Scott Speed’s career has taken him to very different worlds, but it’s clear that he’s found a home in rallycross.
The ex-Formula One and NASCAR racer has taken to this new discipline rather nicely. In his first Red Bull Global Rallycross outing last year at X Games Brazil, he won the gold medal driving the series’ Star Car.
He would go on to claim another win at Charlotte and finish fifth in the GRC standings despite also committing himself to NASCAR Sprint Cup Series duties with the small Leavine Family Racing team.
This year, his full focus is on GRC and so far, he’s the early frontrunner after back-to-back wins at Barbados and X Games Austin.
So how does this compare to his exploits in F1 and NASCAR?
In a recent interview with Complex Magazine, Speed said that regardless of the car, racing is all about finding the fastest way back to start/finish.
However, GRC does have one key difference.
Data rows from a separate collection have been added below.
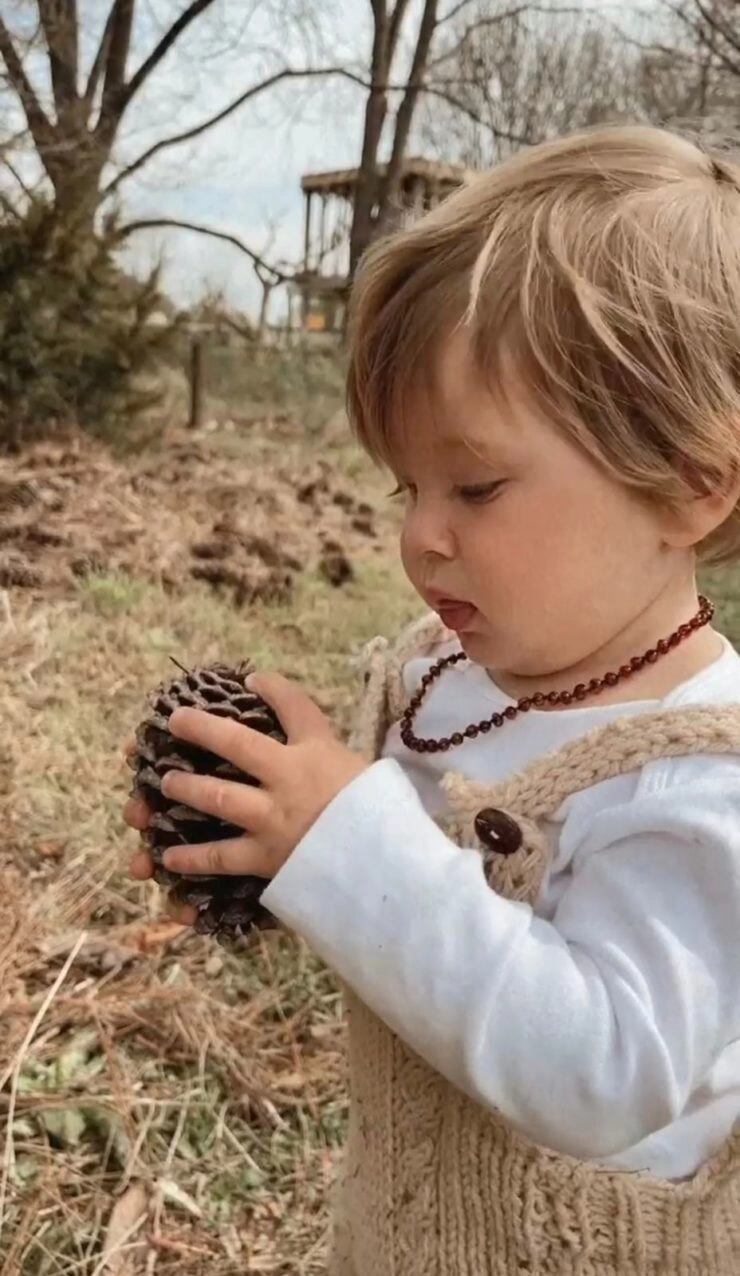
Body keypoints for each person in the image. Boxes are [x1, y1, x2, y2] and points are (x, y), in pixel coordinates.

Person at [122, 125, 740, 1273]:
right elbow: (409, 926)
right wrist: (264, 842)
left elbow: (597, 1069)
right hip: (403, 1230)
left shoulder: (700, 777)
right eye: (407, 483)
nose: (416, 535)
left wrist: (346, 840)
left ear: (692, 482)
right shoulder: (440, 676)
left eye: (476, 484)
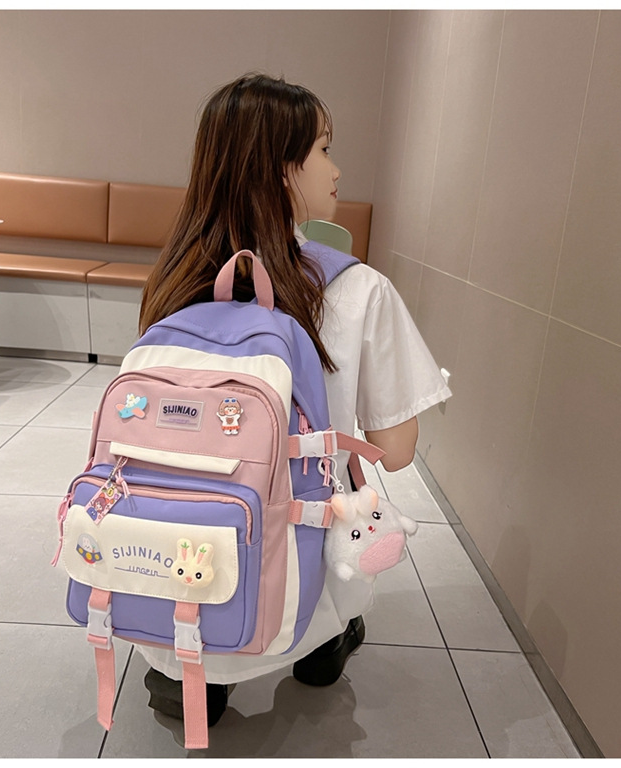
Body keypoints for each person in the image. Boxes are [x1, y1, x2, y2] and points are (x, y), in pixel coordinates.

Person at [137, 72, 452, 728]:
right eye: (325, 150)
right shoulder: (357, 289)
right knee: (351, 502)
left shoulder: (171, 280)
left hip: (173, 549)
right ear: (283, 169)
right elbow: (395, 452)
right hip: (298, 571)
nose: (336, 170)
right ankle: (323, 642)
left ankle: (184, 669)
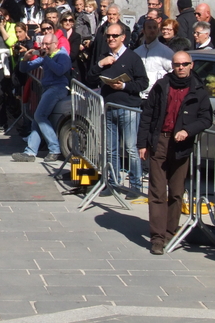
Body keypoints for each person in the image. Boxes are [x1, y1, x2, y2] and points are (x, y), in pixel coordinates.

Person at [138, 51, 213, 255]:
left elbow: (207, 119)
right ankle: (157, 238)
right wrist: (142, 143)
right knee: (157, 191)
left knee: (177, 192)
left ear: (191, 65)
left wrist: (188, 131)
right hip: (159, 141)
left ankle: (171, 232)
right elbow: (148, 115)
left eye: (184, 64)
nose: (180, 67)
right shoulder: (162, 86)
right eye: (176, 64)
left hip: (181, 146)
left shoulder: (198, 90)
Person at [87, 23, 149, 197]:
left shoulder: (132, 58)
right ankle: (113, 182)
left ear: (123, 37)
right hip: (109, 107)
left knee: (130, 148)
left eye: (114, 36)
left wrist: (124, 86)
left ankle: (135, 186)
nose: (111, 39)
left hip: (128, 107)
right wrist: (100, 64)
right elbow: (90, 78)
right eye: (108, 36)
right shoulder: (104, 56)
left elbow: (143, 83)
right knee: (111, 149)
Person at [12, 33, 70, 163]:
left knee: (40, 116)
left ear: (55, 45)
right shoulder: (46, 56)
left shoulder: (62, 55)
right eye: (43, 44)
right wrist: (25, 59)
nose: (44, 47)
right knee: (36, 120)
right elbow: (24, 69)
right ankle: (30, 152)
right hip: (47, 89)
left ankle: (55, 148)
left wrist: (46, 58)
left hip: (58, 88)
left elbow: (60, 70)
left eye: (47, 44)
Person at [133, 19, 174, 100]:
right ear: (143, 31)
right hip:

“The only real difference is four-wheel drive, which makes GRC quite a bit different,” he said. “The four-wheel drive allows you to drive as hard as you want and it fixes a lot of mistakes. You can basically overcome a lot of different problems and keep a car in control that looks like it’s out of control.
“You can basically just point the where where you want and the car will just go there. That’s why those World Rally guys look so impressive going through the trees all sideways.”
As for adapting to the rallycross tracks themselves – compact courses with an array of different surfaces to contend with – Speed says that with the four-wheel drive at his disposal, dirt and tarmac drive relatively similar.
It’s the gravel that makes for, in his words, “kind of an unnatural feel.” Having been brought up in a proper racing background where going forward sideways usually means lost time, Speed has had to learn that going sideways in the gravel is actually a good thing in this form of racing.
“”I’d say that my style out there, if you compare me to a guy like [Andretti Autosport teammate] Tanner [Foust] or Ken Block, is a lot more tidy and looks more in control, which is, I think, better on the dirt and the tarmac,” he said.
“But in the gravel, you actually need to have the car as sideways as you can because the sidewall of the tire digs into the gravel; you’re gaining more grip by adding yaw.”
It may not be what he’s used to, but Speed’s certainly gotten the hang of it as his early-season results can attest.
You can see if Speed goes three-for-three to start the 2014 Red Bull Global Rallycross championship by watching Volkswagen Rallycross DC this Sunday at 2 p.m. ET on NBC and NBC Sports Live Extra.